XML 101
XML stands for Extensible Markup Language, and is a markup language for structured data. In LEAF, you will encounter XML through TEI-XML, a subset of XML which you can learn about here.
XML uses tags (or elements), which appear in pointed brackets (<>
), to represent and describe data in a machine-readable way. An XML element requires an opening tag and a closing tag, which will contain a backslash (for example, <person>Elizabeth I</person>
). Some XML elements can also be nested within other elements (<title><person>Antony</person> and <person>Cleopatra</person></title>
).
XML vs HTML
XML is related to HTML (Hyper Text Markup Language), which also uses pointed bracket tags to make the text machine readable. However, there are some key differences between HTML and XML, and discussing these will help you to have a better grasp on both.
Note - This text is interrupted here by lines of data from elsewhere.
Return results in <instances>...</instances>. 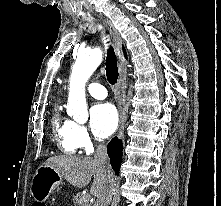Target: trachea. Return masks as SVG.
Here are the masks:
<instances>
[{
  "label": "trachea",
  "instance_id": "trachea-1",
  "mask_svg": "<svg viewBox=\"0 0 221 206\" xmlns=\"http://www.w3.org/2000/svg\"><path fill=\"white\" fill-rule=\"evenodd\" d=\"M105 65H106L105 70H106L107 80L111 85H114L117 82L119 73H118L116 55L111 45H109L107 49V57Z\"/></svg>",
  "mask_w": 221,
  "mask_h": 206
}]
</instances>
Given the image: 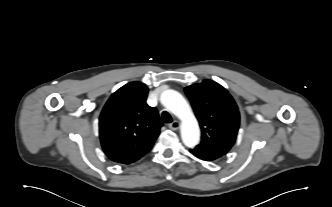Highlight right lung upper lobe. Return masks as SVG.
Segmentation results:
<instances>
[{
  "label": "right lung upper lobe",
  "mask_w": 332,
  "mask_h": 207,
  "mask_svg": "<svg viewBox=\"0 0 332 207\" xmlns=\"http://www.w3.org/2000/svg\"><path fill=\"white\" fill-rule=\"evenodd\" d=\"M148 87L131 82L111 95L99 118V134L105 154L114 162L130 164L148 153L162 122L146 103Z\"/></svg>",
  "instance_id": "right-lung-upper-lobe-1"
}]
</instances>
While both HTML and XML use tags to describe the text within (for example, <title>
), HTML is a presentational language. HTML is used to determine how to format and display text, leading it to be the language structuring many webpages. XML is not a presentational language, and focuses more on data storage. Both HTML and XML can be styled through the use of CSS (Cascading Style Sheets).
Another major difference is flexibility. HTML has a fixed set of tags that can be used, while XML is dynamic, allowing a user to develop their own tags and standards (such as TEI). This means that valid HTML will often also be valid XML, but valid XML will rarely be valid HTML.